### Data supplied

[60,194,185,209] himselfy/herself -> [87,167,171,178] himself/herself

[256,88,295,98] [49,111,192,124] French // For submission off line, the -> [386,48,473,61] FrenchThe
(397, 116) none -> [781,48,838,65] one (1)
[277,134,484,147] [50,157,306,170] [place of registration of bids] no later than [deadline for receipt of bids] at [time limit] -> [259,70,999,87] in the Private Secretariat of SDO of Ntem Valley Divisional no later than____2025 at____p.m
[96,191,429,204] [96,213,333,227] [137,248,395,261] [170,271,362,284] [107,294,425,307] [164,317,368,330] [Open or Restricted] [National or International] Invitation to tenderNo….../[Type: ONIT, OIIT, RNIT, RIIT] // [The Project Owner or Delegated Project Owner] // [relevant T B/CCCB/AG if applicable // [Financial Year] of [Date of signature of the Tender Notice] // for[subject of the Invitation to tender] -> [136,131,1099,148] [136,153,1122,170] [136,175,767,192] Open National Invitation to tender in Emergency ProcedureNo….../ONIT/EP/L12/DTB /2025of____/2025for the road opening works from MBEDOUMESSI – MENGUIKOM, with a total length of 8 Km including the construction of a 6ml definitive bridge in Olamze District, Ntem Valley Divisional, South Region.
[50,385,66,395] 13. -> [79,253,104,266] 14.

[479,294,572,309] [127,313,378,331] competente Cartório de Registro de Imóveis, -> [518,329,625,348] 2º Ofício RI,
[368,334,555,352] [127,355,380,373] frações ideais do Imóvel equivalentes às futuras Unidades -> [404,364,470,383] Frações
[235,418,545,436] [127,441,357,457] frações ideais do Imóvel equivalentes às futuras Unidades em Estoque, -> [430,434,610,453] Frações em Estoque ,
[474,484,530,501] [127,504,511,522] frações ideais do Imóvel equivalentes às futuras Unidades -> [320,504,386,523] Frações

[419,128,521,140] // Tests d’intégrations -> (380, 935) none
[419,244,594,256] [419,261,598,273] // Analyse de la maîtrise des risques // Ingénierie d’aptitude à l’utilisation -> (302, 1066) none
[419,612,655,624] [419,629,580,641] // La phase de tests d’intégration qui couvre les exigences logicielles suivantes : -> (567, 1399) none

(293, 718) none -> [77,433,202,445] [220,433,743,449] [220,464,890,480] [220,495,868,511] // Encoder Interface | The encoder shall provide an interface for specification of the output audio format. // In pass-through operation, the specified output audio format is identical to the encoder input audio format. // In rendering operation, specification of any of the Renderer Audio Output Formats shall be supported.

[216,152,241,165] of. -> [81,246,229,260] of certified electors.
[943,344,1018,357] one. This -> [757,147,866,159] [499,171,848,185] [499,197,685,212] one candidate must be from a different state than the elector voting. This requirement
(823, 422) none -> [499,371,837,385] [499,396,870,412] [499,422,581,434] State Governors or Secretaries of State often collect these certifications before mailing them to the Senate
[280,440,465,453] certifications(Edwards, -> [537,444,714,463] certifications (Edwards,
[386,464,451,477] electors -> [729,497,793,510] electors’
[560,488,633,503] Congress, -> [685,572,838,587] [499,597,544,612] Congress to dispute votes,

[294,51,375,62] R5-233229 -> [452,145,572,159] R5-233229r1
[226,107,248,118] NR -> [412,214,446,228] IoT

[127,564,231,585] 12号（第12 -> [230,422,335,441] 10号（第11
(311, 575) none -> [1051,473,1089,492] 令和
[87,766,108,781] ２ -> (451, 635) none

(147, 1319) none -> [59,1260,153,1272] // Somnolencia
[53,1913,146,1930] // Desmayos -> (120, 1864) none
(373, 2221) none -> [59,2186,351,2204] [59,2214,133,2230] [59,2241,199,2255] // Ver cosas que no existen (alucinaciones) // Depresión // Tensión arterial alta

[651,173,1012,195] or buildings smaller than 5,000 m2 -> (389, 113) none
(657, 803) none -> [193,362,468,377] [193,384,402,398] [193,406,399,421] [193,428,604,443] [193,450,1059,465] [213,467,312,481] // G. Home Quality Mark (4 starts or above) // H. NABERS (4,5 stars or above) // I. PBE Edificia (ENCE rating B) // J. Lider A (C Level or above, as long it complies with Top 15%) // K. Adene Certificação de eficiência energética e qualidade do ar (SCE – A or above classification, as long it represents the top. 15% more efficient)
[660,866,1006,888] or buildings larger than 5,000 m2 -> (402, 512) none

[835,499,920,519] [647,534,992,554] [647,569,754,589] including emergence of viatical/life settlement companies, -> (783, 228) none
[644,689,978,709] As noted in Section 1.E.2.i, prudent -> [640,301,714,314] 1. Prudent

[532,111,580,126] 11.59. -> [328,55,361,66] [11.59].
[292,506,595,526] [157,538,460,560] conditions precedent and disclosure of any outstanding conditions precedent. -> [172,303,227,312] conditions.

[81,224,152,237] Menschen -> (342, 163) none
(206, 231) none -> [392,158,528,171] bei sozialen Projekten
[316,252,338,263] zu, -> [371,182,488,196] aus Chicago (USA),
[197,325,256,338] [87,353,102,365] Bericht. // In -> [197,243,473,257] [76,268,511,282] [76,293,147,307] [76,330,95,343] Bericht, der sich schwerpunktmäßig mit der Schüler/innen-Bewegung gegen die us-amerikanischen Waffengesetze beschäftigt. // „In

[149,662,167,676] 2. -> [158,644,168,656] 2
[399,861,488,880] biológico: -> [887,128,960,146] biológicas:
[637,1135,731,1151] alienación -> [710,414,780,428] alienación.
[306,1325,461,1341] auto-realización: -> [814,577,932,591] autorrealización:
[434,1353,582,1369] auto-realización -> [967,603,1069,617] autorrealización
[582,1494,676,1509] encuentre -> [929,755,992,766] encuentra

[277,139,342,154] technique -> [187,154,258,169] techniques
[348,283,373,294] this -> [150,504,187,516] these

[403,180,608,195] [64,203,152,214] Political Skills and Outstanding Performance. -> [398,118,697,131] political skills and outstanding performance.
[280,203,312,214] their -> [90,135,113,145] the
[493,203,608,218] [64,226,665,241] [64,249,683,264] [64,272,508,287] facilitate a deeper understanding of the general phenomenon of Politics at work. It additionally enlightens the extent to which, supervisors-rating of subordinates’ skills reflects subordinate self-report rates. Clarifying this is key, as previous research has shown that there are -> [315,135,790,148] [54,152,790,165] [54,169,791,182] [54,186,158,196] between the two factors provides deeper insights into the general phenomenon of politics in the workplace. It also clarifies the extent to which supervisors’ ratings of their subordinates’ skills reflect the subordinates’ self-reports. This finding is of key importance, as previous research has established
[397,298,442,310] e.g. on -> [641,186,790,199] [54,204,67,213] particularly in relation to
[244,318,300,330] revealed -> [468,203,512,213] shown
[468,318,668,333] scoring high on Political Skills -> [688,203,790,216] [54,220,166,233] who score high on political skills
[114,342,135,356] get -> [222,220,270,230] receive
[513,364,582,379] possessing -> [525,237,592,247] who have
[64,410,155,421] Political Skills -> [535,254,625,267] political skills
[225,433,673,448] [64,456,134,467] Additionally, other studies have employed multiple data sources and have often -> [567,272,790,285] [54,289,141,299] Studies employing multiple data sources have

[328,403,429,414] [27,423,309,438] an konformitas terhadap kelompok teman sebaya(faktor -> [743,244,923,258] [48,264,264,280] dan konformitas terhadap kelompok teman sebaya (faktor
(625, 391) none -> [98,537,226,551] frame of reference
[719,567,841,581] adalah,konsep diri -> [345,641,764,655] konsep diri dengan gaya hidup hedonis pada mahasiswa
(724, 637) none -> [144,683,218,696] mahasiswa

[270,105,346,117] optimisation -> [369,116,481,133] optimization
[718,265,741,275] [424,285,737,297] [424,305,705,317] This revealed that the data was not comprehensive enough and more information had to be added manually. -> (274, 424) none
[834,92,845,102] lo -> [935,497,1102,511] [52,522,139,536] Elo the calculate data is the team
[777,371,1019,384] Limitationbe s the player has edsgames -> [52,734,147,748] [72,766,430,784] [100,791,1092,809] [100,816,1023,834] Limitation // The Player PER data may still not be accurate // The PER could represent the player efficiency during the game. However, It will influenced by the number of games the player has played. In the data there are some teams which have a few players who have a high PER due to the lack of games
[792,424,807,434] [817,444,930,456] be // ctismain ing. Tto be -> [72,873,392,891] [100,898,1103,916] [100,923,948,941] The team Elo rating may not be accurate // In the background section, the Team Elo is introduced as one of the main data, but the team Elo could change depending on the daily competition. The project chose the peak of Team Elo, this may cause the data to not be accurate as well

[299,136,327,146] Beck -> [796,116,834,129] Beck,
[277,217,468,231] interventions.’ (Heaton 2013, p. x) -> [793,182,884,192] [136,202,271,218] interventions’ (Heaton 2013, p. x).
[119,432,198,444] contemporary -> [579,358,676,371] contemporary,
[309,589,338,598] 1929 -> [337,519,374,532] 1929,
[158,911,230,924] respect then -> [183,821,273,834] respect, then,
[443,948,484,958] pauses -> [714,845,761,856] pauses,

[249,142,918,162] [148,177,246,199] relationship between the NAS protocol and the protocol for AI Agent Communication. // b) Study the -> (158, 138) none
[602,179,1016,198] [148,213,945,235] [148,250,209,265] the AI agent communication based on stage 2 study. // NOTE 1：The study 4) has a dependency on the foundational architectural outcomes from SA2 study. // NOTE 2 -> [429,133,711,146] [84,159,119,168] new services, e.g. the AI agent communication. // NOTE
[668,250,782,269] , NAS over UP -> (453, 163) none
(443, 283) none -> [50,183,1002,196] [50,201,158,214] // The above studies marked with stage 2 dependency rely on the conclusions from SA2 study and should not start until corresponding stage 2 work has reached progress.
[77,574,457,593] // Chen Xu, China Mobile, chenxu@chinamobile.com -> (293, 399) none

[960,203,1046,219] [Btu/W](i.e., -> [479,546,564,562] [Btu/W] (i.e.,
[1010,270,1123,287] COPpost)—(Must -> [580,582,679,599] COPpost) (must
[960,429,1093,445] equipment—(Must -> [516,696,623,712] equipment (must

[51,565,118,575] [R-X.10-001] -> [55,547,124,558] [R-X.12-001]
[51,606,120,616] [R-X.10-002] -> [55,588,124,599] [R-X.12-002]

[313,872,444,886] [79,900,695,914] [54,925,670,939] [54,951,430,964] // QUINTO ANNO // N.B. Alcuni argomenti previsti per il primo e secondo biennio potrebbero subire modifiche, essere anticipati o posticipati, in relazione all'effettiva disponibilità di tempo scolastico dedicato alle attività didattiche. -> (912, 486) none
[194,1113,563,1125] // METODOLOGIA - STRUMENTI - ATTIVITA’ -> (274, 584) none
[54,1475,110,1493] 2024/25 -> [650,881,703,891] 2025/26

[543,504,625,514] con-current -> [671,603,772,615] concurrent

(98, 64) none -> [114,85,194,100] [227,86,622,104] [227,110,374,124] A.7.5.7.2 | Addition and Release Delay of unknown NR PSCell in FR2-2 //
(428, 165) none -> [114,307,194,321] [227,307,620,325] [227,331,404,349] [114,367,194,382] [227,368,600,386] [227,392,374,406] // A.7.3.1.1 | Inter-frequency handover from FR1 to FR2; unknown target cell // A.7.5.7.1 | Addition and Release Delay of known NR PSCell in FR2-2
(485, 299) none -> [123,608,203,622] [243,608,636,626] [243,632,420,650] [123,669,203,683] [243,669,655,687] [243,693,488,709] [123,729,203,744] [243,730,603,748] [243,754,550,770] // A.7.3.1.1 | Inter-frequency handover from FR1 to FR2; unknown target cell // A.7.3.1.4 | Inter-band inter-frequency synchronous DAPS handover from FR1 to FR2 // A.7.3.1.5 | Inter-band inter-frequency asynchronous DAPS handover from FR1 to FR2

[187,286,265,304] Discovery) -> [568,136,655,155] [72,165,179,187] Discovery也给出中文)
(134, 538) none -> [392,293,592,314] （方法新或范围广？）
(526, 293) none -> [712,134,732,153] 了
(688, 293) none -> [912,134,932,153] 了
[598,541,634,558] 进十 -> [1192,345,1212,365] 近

### Task
Your reply is to repeat, unchanged, the lines above running from the one with "[777,371,1019,384] Limitationbe s" up to and including the one with "[960,203,1046,219] [Btu/W](i.e., ->".

### Response
[777,371,1019,384] Limitationbe s the player has edsgames -> [52,734,147,748] [72,766,430,784] [100,791,1092,809] [100,816,1023,834] Limitation // The Player PER data may still not be accurate // The PER could represent the player efficiency during the game. However, It will influenced by the number of games the player has played. In the data there are some teams which have a few players who have a high PER due to the lack of games
[792,424,807,434] [817,444,930,456] be // ctismain ing. Tto be -> [72,873,392,891] [100,898,1103,916] [100,923,948,941] The team Elo rating may not be accurate // In the background section, the Team Elo is introduced as one of the main data, but the team Elo could change depending on the daily competition. The project chose the peak of Team Elo, this may cause the data to not be accurate as well

[299,136,327,146] Beck -> [796,116,834,129] Beck,
[277,217,468,231] interventions.’ (Heaton 2013, p. x) -> [793,182,884,192] [136,202,271,218] interventions’ (Heaton 2013, p. x).
[119,432,198,444] contemporary -> [579,358,676,371] contemporary,
[309,589,338,598] 1929 -> [337,519,374,532] 1929,
[158,911,230,924] respect then -> [183,821,273,834] respect, then,
[443,948,484,958] pauses -> [714,845,761,856] pauses,

[249,142,918,162] [148,177,246,199] relationship between the NAS protocol and the protocol for AI Agent Communication. // b) Study the -> (158, 138) none
[602,179,1016,198] [148,213,945,235] [148,250,209,265] the AI agent communication based on stage 2 study. // NOTE 1：The study 4) has a dependency on the foundational architectural outcomes from SA2 study. // NOTE 2 -> [429,133,711,146] [84,159,119,168] new services, e.g. the AI agent communication. // NOTE
[668,250,782,269] , NAS over UP -> (453, 163) none
(443, 283) none -> [50,183,1002,196] [50,201,158,214] // The above studies marked with stage 2 dependency rely on the conclusions from SA2 study and should not start until corresponding stage 2 work has reached progress.
[77,574,457,593] // Chen Xu, China Mobile, chenxu@chinamobile.com -> (293, 399) none

[960,203,1046,219] [Btu/W](i.e., -> [479,546,564,562] [Btu/W] (i.e.,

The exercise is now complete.